São em tempos de crise que a epistemologia prospera. Mas nesta tese queremos assumir não uma epistemologia nas perspectivas das ciências clássicas, queremos, aqui, assumir uma heterociência, assumir a pesquisa como acontecimento e a cidade como esse local vivo desses encontros.

A pesquisa foi realizada com a metodologia da escuta, do encontro amoroso, como um cronotopo único e singular. Escuta aqui, como esse local, onde primeiro vem o outro, então enunciamos sempre em resposta. Entendemos que objetificar os sujeitos do ato é tornar o singular num coletivo abstrato, assim criando lugares de identidade. A perspectiva da identidade foi uma questão importante que procuramos enfrentar nessa pesquisa. Na escuta, não temos identidade, esse é o lugar da alteridade. Penso que a identidade é uma armadilha onde o sujeito tem a sua própria imagem como único centro de valor. Na alteridade ocorre justamente o contrário, são pelo menos duas vozes tensionadas em constante transformação. Estamos sempre no confronto, em alteridade.

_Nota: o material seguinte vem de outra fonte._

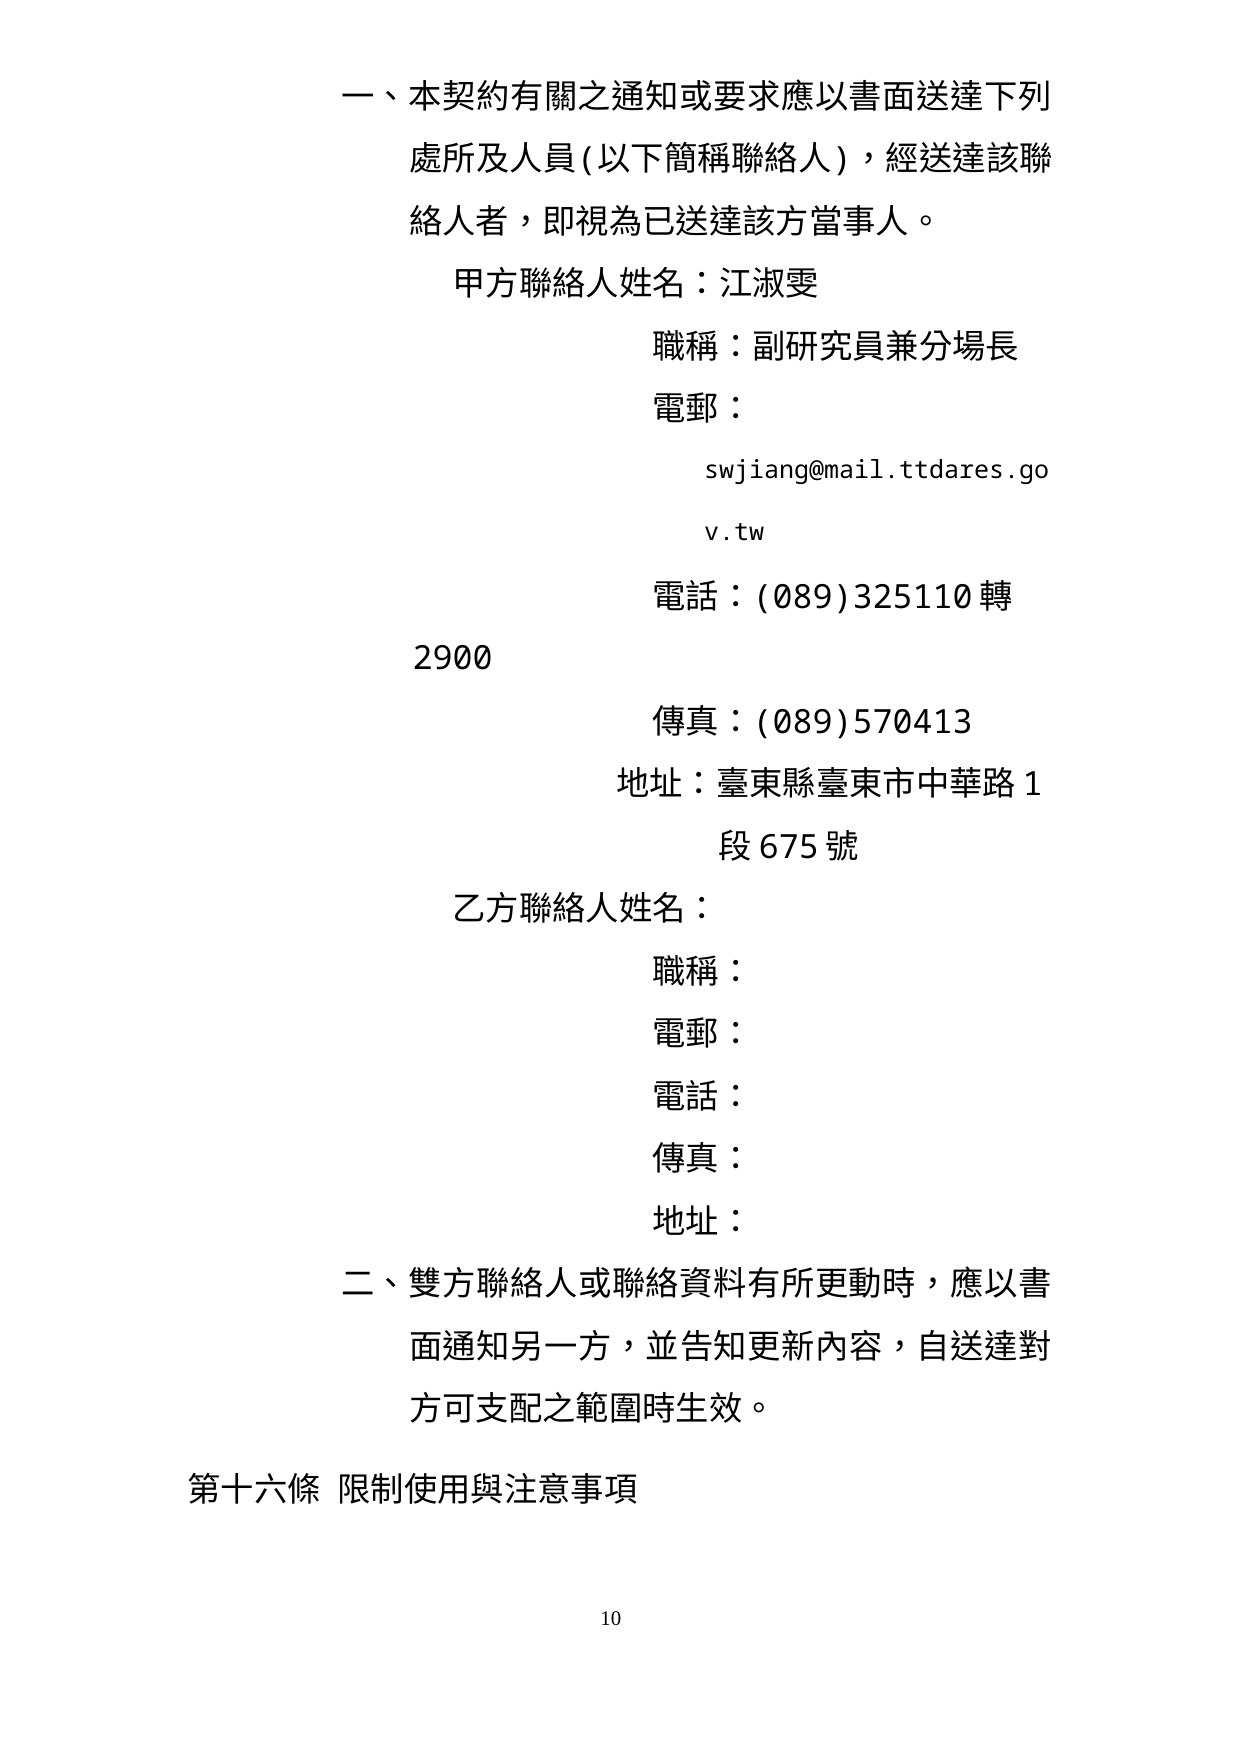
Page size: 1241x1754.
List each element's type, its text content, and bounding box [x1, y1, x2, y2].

text 地址：臺東縣臺東市中華路1段675號 [616, 739, 1053, 864]
text 傳真： [412, 1114, 1053, 1177]
text 第十六條 限制使用與注意事項 [187, 1446, 1053, 1508]
text 甲方聯絡人姓名：江淑雯 [412, 239, 1053, 302]
text 傳真：(089)570413 [412, 677, 1053, 739]
text 職稱： [412, 927, 1053, 989]
text 電郵：swjiang@mail.ttdares.gov.tw [412, 364, 1053, 552]
text 電話：(089)325110轉2900 [412, 552, 1053, 677]
text 職稱：副研究員兼分場長 [412, 302, 1053, 364]
text 一、本契約有關之通知或要求應以書面送達下列處所及人員(以下簡稱聯絡人)，經送達該聯絡人者，即視為已送達該方當事人。 [341, 52, 1053, 239]
text 電話： [412, 1052, 1053, 1114]
text 地址： [412, 1177, 1053, 1239]
text 二、雙方聯絡人或聯絡資料有所更動時，應以書面通知另一方，並告知更新內容，自送達對方可支配之範圍時生效。 [341, 1239, 1053, 1427]
text 電郵： [412, 989, 1053, 1052]
text 乙方聯絡人姓名： [412, 864, 1053, 927]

Conversar com Bakhtin sobre hospitalidade foi um dos desafios dessa tese. Embora o autor não tenha falado explicitamente sobre esse tema, a escuta e o encontro são lugares muito oportunos para aproximá-los dessa relação. Essa aproximação é possível porque da mesma forma que Boff15 coloca a hospitalidade como a relação que acontece nos encontros sociais, a escuta de Bakhtin também o faz. Não existo sem escutar, escuta é diálogo. Preciso escutar, entrar em reciprocidade com o outro para pensar a hospitalidade. É nesse diálogo e é com a acolhida do outro que a hospitalidade surge, como essa abertura incondicional, sem trocas.

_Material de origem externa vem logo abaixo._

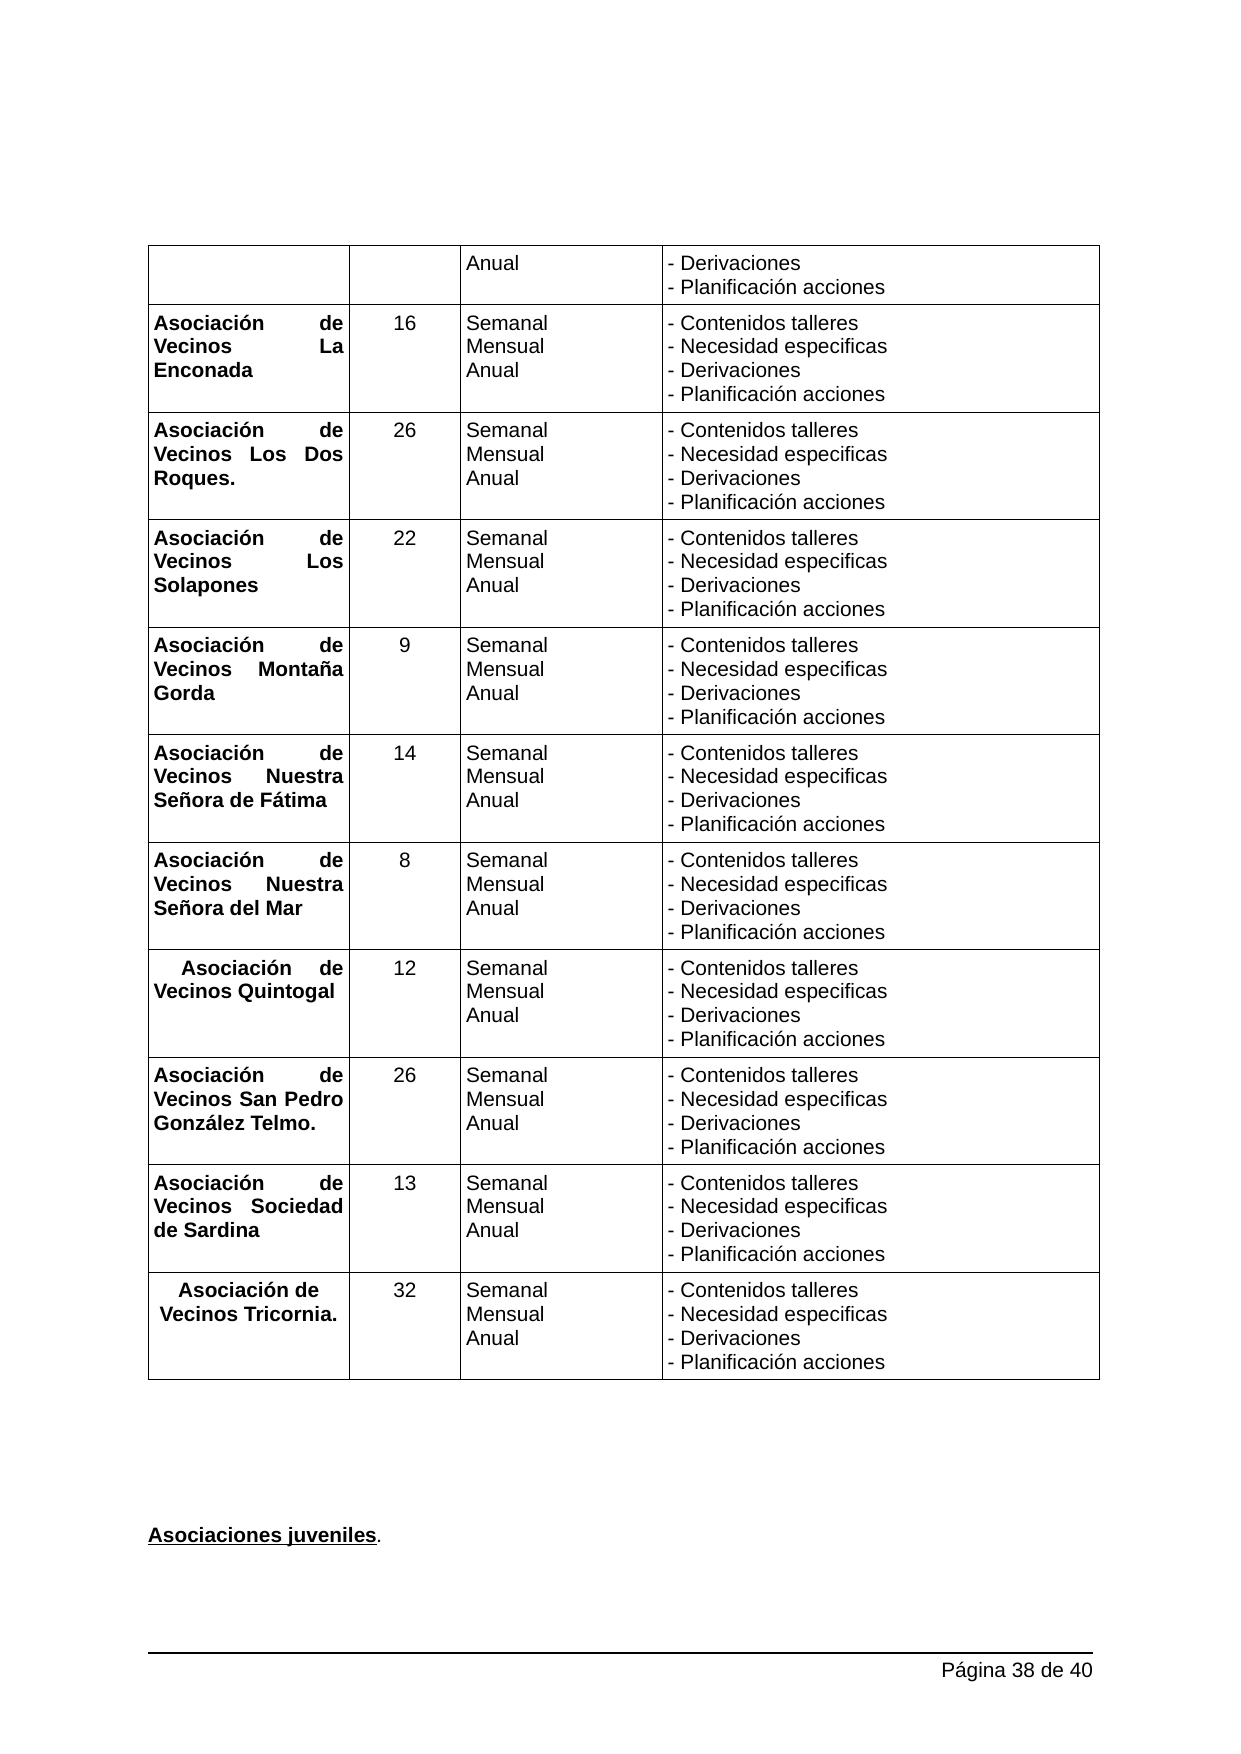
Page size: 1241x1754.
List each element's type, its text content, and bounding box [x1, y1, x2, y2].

table_cell 26 [350, 413, 460, 519]
table_cell 14 [350, 735, 460, 842]
table_cell - Contenidos talleres - Necesidad especificas - Derivaciones - Planificación acciones [663, 520, 1099, 627]
table_cell - Derivaciones - Planificación acciones [663, 246, 1099, 304]
table_cell 8 [350, 843, 460, 949]
table_cell Asociación de Vecinos San Pedro González Telmo. [149, 1058, 349, 1164]
table_cell Semanal Mensual Anual [461, 628, 662, 734]
table_cell 22 [350, 520, 460, 627]
table_cell Asociación de Vecinos Nuestra Señora de Fátima [149, 735, 349, 842]
table_cell 16 [350, 305, 460, 412]
table_cell Asociación de Vecinos Los Solapones [149, 520, 349, 627]
table_cell Asociación de Vecinos Tricornia. [149, 1273, 349, 1379]
table_cell Semanal Mensual Anual [461, 520, 662, 627]
table_cell - Contenidos talleres - Necesidad especificas - Derivaciones - Planificación acciones [663, 843, 1099, 949]
table_cell 9 [350, 628, 460, 734]
table_cell Asociación de Vecinos La Enconada [149, 305, 349, 412]
text Asociaciones juveniles. [148, 1523, 1093, 1547]
table_cell - Contenidos talleres - Necesidad especificas - Derivaciones - Planificación acciones [663, 735, 1099, 842]
table_cell Semanal Mensual Anual [461, 950, 662, 1057]
table_cell Asociación de Vecinos Sociedad de Sardina [149, 1165, 349, 1272]
table_cell 32 [350, 1273, 460, 1379]
table_cell - Contenidos talleres - Necesidad especificas - Derivaciones - Planificación acciones [663, 305, 1099, 412]
table_cell - Contenidos talleres - Necesidad especificas - Derivaciones - Planificación acciones [663, 1165, 1099, 1272]
table_cell - Contenidos talleres - Necesidad especificas - Derivaciones - Planificación acciones [663, 1273, 1099, 1379]
table_cell - Contenidos talleres - Necesidad especificas - Derivaciones - Planificación acciones [663, 628, 1099, 734]
table_cell Semanal Mensual Anual [461, 1058, 662, 1164]
table_cell Asociación de Vecinos Quintogal [149, 950, 349, 1057]
table_cell 26 [350, 1058, 460, 1164]
table_cell [149, 246, 349, 304]
table_cell 12 [350, 950, 460, 1057]
table_cell Semanal Mensual Anual [461, 735, 662, 842]
table_cell 13 [350, 1165, 460, 1272]
table_cell Asociación de Vecinos Nuestra Señora del Mar [149, 843, 349, 949]
table_cell - Contenidos talleres - Necesidad especificas - Derivaciones - Planificación acciones [663, 413, 1099, 519]
table_cell Asociación de Vecinos Montaña Gorda [149, 628, 349, 734]
table_cell [350, 246, 460, 304]
table_cell Semanal Mensual Anual [461, 1165, 662, 1272]
table_cell - Contenidos talleres - Necesidad especificas - Derivaciones - Planificación acciones [663, 950, 1099, 1057]
table_cell Semanal Mensual Anual [461, 305, 662, 412]
table_cell Asociación de Vecinos Los Dos Roques. [149, 413, 349, 519]
table_cell - Contenidos talleres - Necesidad especificas - Derivaciones - Planificación acciones [663, 1058, 1099, 1164]
table_cell Semanal Mensual Anual [461, 843, 662, 949]
table_cell Semanal Mensual Anual [461, 413, 662, 519]
table_cell Anual [461, 246, 662, 304]
table_cell Semanal Mensual Anual [461, 1273, 662, 1379]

14 Pensei-estudei-escrevi o percurso metodológico em 2018, e voltei em maio 2020 atualizando

o que foi feito. Assumi o tempo verbal passado, mas decidi deixar a data da construção primeira do texto. Isso revela também as minhas limitações em 2018 e durante a pesquisa o processo que se deu na minha escritura.

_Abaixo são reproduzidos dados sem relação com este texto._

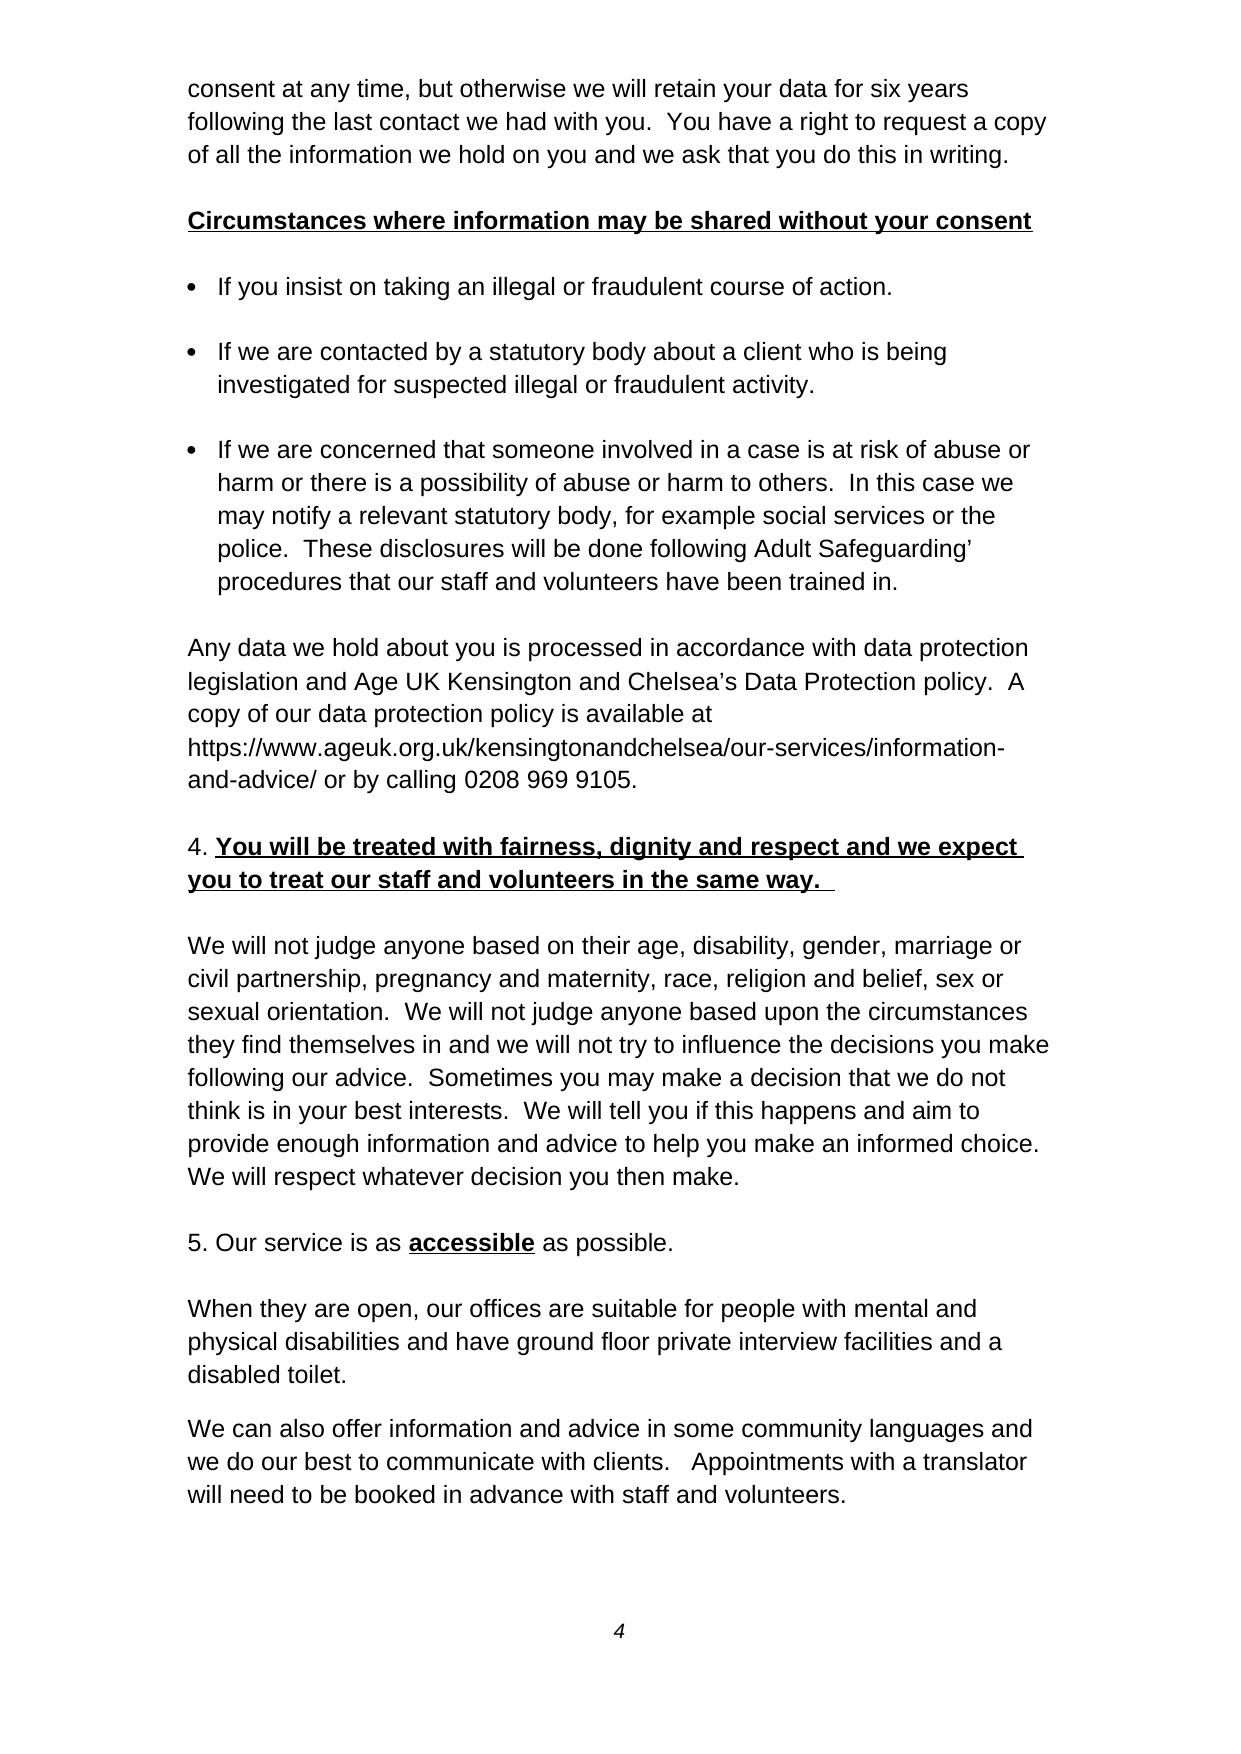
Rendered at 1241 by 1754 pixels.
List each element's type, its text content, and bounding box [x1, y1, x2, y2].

É nessa concepção ético-estético-política do encontro e da escuta que nos constituímos sujeitos do ato, na verdade nos constituímos seres humanos, expressivos e falantes. É na relação com o outro que nos constituímos de ideias e outras palavras. Os sentidos e as definições da palavra hospitalidade se revelaram quando cotejamos os enunciados dos sujeitos do ato, os meus e da corrente teórica brevemente fundamentada, no texto intitulado Meus encontros teóricos. O que importou nesta tese foi deixar que os participantes revelassem suas enunciações e sentidos. Suas enunciações apareceram não como uma verdade única a ser seguida, mas como a sua verdade, desses sujeitos do ato que falam, desses sujeitos expressivos e falantes.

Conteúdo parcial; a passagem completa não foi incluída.